== Information given ==

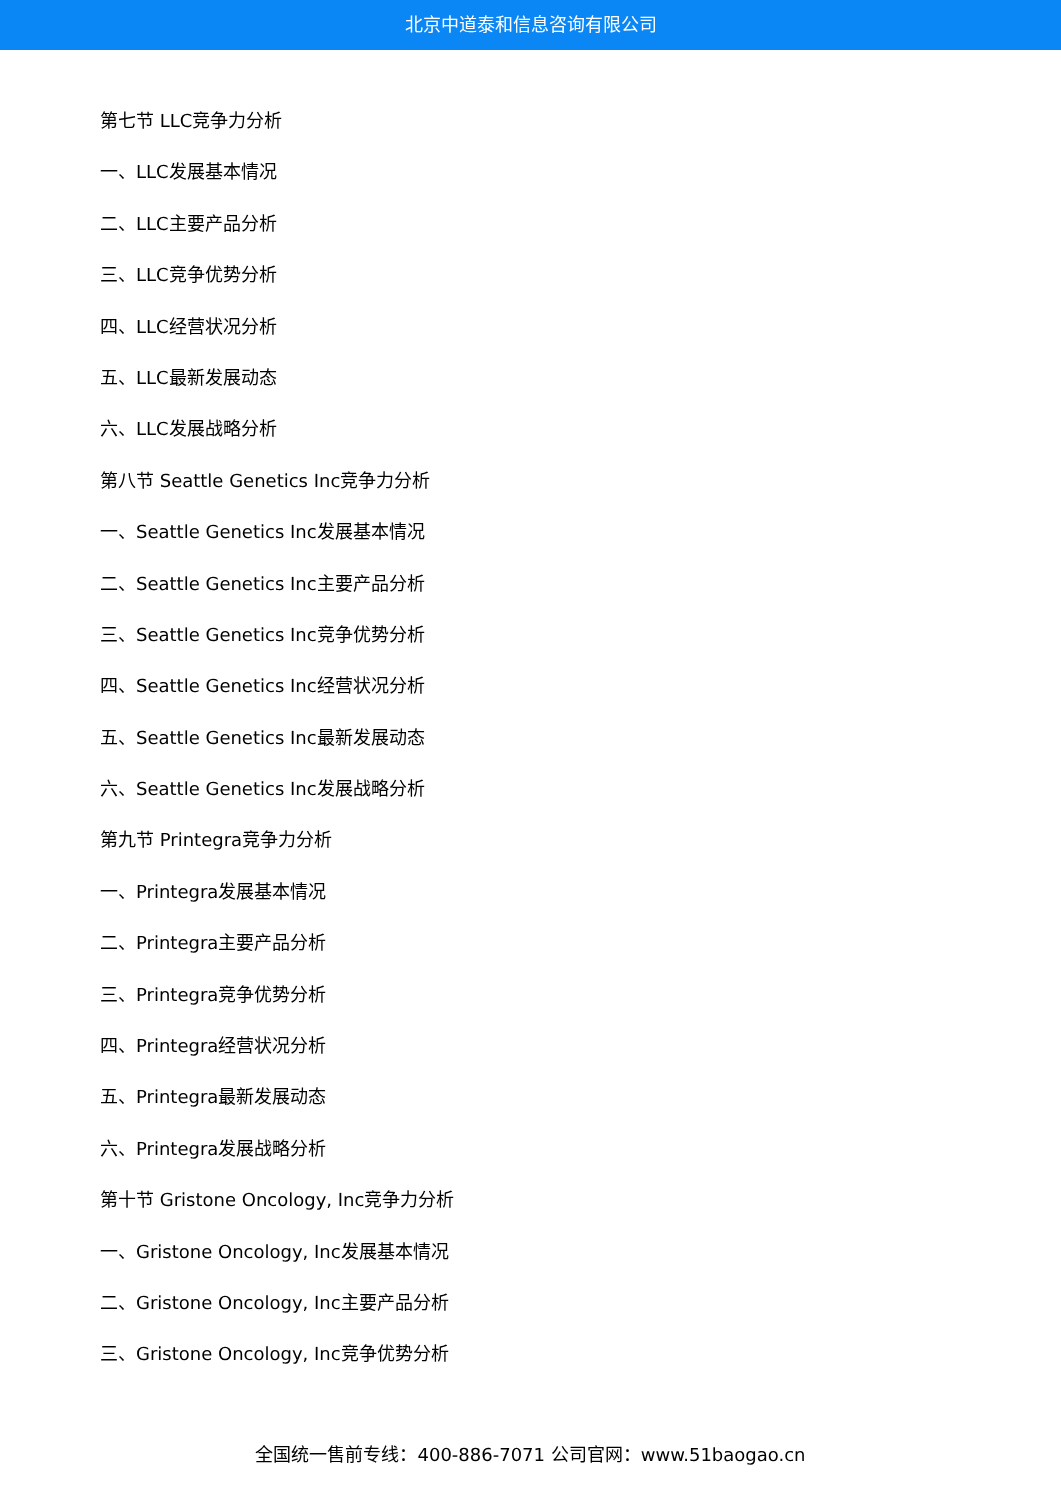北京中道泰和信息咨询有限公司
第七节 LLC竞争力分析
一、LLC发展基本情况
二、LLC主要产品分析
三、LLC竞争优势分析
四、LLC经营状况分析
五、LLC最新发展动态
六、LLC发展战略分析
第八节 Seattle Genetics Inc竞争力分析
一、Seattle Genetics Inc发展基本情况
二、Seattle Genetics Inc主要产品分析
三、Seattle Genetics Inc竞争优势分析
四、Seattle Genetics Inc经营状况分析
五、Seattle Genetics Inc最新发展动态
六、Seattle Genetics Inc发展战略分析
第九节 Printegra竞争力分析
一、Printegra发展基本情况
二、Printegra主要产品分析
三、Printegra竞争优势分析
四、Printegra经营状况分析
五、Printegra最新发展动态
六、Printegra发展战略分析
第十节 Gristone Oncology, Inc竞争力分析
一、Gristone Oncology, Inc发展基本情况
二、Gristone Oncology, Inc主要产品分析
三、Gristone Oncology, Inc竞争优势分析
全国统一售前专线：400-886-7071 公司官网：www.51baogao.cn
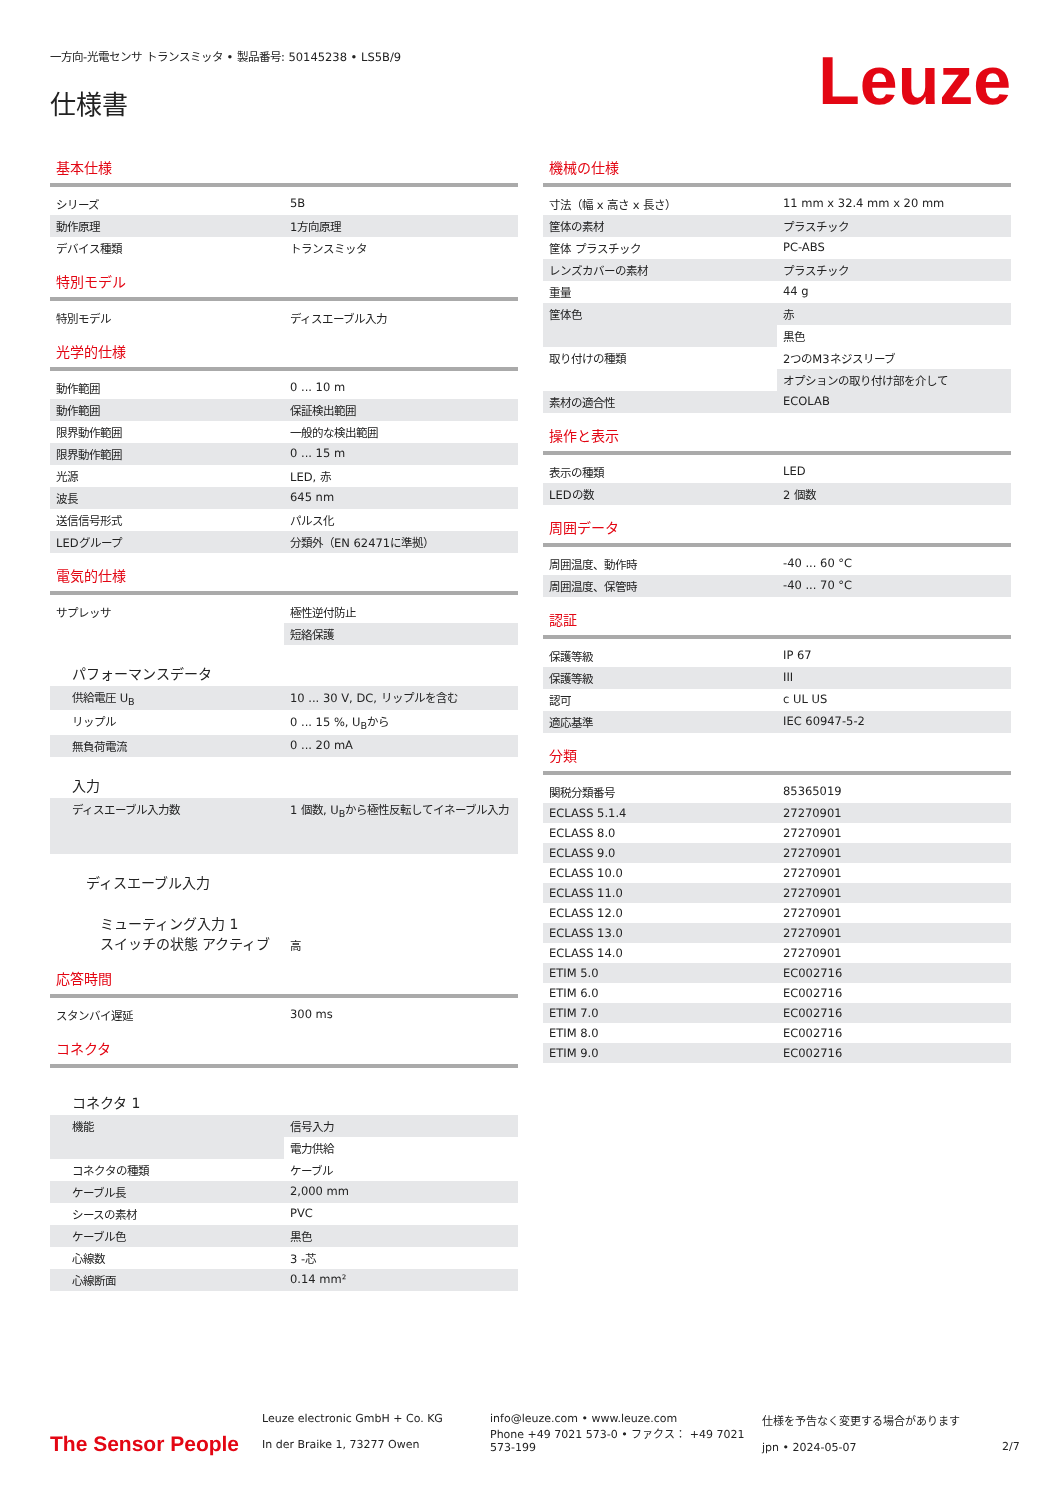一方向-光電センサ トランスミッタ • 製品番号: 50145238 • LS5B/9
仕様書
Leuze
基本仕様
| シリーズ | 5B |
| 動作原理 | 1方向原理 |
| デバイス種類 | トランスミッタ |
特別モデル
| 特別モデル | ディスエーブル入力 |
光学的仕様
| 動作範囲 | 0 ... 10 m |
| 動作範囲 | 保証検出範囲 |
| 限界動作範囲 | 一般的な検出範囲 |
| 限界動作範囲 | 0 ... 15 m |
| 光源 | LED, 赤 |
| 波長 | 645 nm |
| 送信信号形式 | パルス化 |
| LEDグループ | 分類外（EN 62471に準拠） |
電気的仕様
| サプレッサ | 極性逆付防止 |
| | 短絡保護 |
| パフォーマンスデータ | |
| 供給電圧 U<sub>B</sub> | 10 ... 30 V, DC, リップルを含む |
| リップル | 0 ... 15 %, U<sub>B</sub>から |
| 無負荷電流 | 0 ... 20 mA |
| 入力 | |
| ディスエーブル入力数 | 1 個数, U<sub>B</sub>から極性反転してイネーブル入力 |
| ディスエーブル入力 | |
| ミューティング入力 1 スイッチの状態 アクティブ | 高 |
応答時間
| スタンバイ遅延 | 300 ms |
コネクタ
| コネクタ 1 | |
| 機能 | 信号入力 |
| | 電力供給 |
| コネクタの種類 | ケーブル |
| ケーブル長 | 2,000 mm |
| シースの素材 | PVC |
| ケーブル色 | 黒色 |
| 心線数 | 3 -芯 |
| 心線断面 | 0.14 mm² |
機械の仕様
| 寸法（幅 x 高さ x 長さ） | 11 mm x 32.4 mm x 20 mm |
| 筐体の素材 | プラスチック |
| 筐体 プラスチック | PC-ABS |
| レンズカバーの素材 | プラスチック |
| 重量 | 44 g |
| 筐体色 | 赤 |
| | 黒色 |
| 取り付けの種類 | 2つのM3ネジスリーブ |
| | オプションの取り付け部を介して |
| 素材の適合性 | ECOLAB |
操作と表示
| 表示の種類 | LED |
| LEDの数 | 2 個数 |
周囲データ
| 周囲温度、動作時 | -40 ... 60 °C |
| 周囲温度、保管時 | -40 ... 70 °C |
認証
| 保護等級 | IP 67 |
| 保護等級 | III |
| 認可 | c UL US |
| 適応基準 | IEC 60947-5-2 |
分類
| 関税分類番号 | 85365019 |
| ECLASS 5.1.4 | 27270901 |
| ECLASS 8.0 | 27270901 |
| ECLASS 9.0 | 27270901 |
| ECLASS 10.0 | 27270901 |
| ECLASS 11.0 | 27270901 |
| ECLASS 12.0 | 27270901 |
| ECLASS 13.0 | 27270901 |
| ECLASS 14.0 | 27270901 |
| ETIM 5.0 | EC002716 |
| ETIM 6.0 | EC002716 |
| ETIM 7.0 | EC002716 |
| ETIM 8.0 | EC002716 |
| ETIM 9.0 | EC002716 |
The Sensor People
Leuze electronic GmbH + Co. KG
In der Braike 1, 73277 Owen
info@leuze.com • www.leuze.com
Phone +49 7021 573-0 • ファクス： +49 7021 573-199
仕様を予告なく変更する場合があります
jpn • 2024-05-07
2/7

===

» Exercise instructions:
All of the records must come back exactly as they stand, minus every picture.

» Task solution:
北京中道泰和信息咨询有限公司
第七节 LLC竞争力分析
一、LLC发展基本情况
二、LLC主要产品分析
三、LLC竞争优势分析
四、LLC经营状况分析
五、LLC最新发展动态
六、LLC发展战略分析
第八节 Seattle Genetics Inc竞争力分析
一、Seattle Genetics Inc发展基本情况
二、Seattle Genetics Inc主要产品分析
三、Seattle Genetics Inc竞争优势分析
四、Seattle Genetics Inc经营状况分析
五、Seattle Genetics Inc最新发展动态
六、Seattle Genetics Inc发展战略分析
第九节 Printegra竞争力分析
一、Printegra发展基本情况
二、Printegra主要产品分析
三、Printegra竞争优势分析
四、Printegra经营状况分析
五、Printegra最新发展动态
六、Printegra发展战略分析
第十节 Gristone Oncology, Inc竞争力分析
一、Gristone Oncology, Inc发展基本情况
二、Gristone Oncology, Inc主要产品分析
三、Gristone Oncology, Inc竞争优势分析
全国统一售前专线：400-886-7071 公司官网：www.51baogao.cn
一方向-光電センサ トランスミッタ • 製品番号: 50145238 • LS5B/9
仕様書
Leuze
基本仕様
| シリーズ | 5B |
| 動作原理 | 1方向原理 |
| デバイス種類 | トランスミッタ |
特別モデル
| 特別モデル | ディスエーブル入力 |
光学的仕様
| 動作範囲 | 0 ... 10 m |
| 動作範囲 | 保証検出範囲 |
| 限界動作範囲 | 一般的な検出範囲 |
| 限界動作範囲 | 0 ... 15 m |
| 光源 | LED, 赤 |
| 波長 | 645 nm |
| 送信信号形式 | パルス化 |
| LEDグループ | 分類外（EN 62471に準拠） |
電気的仕様
| サプレッサ | 極性逆付防止 |
| | 短絡保護 |
| パフォーマンスデータ | |
| 供給電圧 U<sub>B</sub> | 10 ... 30 V, DC, リップルを含む |
| リップル | 0 ... 15 %, U<sub>B</sub>から |
| 無負荷電流 | 0 ... 20 mA |
| 入力 | |
| ディスエーブル入力数 | 1 個数, U<sub>B</sub>から極性反転してイネーブル入力 |
| ディスエーブル入力 | |
| ミューティング入力 1 スイッチの状態 アクティブ | 高 |
応答時間
| スタンバイ遅延 | 300 ms |
コネクタ
| コネクタ 1 | |
| 機能 | 信号入力 |
| | 電力供給 |
| コネクタの種類 | ケーブル |
| ケーブル長 | 2,000 mm |
| シースの素材 | PVC |
| ケーブル色 | 黒色 |
| 心線数 | 3 -芯 |
| 心線断面 | 0.14 mm² |
機械の仕様
| 寸法（幅 x 高さ x 長さ） | 11 mm x 32.4 mm x 20 mm |
| 筐体の素材 | プラスチック |
| 筐体 プラスチック | PC-ABS |
| レンズカバーの素材 | プラスチック |
| 重量 | 44 g |
| 筐体色 | 赤 |
| | 黒色 |
| 取り付けの種類 | 2つのM3ネジスリーブ |
| | オプションの取り付け部を介して |
| 素材の適合性 | ECOLAB |
操作と表示
| 表示の種類 | LED |
| LEDの数 | 2 個数 |
周囲データ
| 周囲温度、動作時 | -40 ... 60 °C |
| 周囲温度、保管時 | -40 ... 70 °C |
認証
| 保護等級 | IP 67 |
| 保護等級 | III |
| 認可 | c UL US |
| 適応基準 | IEC 60947-5-2 |
分類
| 関税分類番号 | 85365019 |
| ECLASS 5.1.4 | 27270901 |
| ECLASS 8.0 | 27270901 |
| ECLASS 9.0 | 27270901 |
| ECLASS 10.0 | 27270901 |
| ECLASS 11.0 | 27270901 |
| ECLASS 12.0 | 27270901 |
| ECLASS 13.0 | 27270901 |
| ECLASS 14.0 | 27270901 |
| ETIM 5.0 | EC002716 |
| ETIM 6.0 | EC002716 |
| ETIM 7.0 | EC002716 |
| ETIM 8.0 | EC002716 |
| ETIM 9.0 | EC002716 |
The Sensor People
Leuze electronic GmbH + Co. KG
In der Braike 1, 73277 Owen
info@leuze.com • www.leuze.com
Phone +49 7021 573-0 • ファクス： +49 7021 573-199
仕様を予告なく変更する場合があります
jpn • 2024-05-07
2/7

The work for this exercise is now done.